For $k = 1$ nothing remains to do; 2. applies. We now consider $k > 1$.
Since $f''(f^{-1}(x_0))$ exists, $f'$ is continuous at $f^{-1}(x_0)$, thus $f'(y) \ne 0$ for all $y$ in some open neigborhood $U' \subset U$ of $f^{-1}(x_0)$. For $x \in V = f(U')$ we have $f^{-1}(x) \in U'$, thus by 2. $f^{-1}$ is differentiable at $x$ with derivative  $(f^{-1})'(x) =  \dfrac{1}{f'(f^{-1}(x))}$. Clearly $x_0 = f(f^{-1}(x_0)) \in V$. Since $f^{-1}$ is continuous (Theorem 12.3), $V = f(U') = (f^{-1})^{-1}(U')$ is open. Thus $V$ is an open neigborhood of $x_0$.
We shall now show by induction on $r$ that $(f^{-1})^{(r)}(x_0)$ exists on $V$ for all $r < k$. The base case $r=1$ has been treated above. Let us now consider $r=2$, the details of the general case are left to you.
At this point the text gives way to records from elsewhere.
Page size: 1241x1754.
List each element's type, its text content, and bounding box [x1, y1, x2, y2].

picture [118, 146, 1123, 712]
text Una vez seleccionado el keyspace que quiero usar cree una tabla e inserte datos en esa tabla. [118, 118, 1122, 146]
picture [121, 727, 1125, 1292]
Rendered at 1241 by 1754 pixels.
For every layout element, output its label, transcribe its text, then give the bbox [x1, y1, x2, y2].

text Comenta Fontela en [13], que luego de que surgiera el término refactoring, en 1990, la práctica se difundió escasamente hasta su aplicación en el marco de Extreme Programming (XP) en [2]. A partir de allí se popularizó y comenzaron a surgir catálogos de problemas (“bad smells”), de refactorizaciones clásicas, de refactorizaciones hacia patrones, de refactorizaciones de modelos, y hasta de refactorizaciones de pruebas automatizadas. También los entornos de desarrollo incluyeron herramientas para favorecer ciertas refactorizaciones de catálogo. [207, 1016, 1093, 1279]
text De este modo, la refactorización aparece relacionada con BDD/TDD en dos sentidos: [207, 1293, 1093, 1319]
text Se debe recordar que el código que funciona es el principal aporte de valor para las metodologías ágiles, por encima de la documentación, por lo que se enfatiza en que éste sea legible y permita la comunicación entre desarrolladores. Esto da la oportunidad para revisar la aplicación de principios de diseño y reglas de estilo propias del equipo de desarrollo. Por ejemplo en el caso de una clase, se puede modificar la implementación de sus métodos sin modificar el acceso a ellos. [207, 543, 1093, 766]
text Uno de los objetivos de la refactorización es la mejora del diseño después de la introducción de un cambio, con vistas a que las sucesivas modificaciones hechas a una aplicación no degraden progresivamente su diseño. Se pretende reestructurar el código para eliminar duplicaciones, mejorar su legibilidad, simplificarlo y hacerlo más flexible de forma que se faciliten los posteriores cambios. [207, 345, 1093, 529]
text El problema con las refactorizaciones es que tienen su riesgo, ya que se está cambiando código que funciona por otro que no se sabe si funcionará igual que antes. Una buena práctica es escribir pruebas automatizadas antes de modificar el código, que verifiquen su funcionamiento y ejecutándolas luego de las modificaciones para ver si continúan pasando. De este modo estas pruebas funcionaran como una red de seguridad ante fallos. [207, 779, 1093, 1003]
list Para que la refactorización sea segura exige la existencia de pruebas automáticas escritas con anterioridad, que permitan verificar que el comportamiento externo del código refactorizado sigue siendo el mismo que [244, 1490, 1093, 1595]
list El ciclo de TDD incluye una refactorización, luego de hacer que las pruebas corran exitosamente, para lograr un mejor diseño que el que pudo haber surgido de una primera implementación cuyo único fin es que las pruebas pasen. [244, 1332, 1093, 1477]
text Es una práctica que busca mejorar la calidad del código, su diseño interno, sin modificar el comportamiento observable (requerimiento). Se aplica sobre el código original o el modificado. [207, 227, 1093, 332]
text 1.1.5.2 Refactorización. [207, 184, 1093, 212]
Quotient rule and chain rule show that $(f^{-1})''(x)$ exists for all $x \in V$, where
$$(f^{-1})''(x) = -\dfrac{f''(f^{-1}(x))}{(f'(f^{-1}(x)))^3} .$$
Induction produces for all $x \in V$ a formula for $(f^{-1})^{(r)}(x)$ as a fraction whose denominator is a power of $f'(f^{-1}(x))$ and whose nominator has summands which are products of powers of derivatives $f^{(i)}(f^{-1}(x))$ with $i = 1,\ldots,r$.
This shows that  $(f^{-1})^{(k-1)}(x_0)$ exists on $V$. Clearly we can once more differentiate at $x_0$.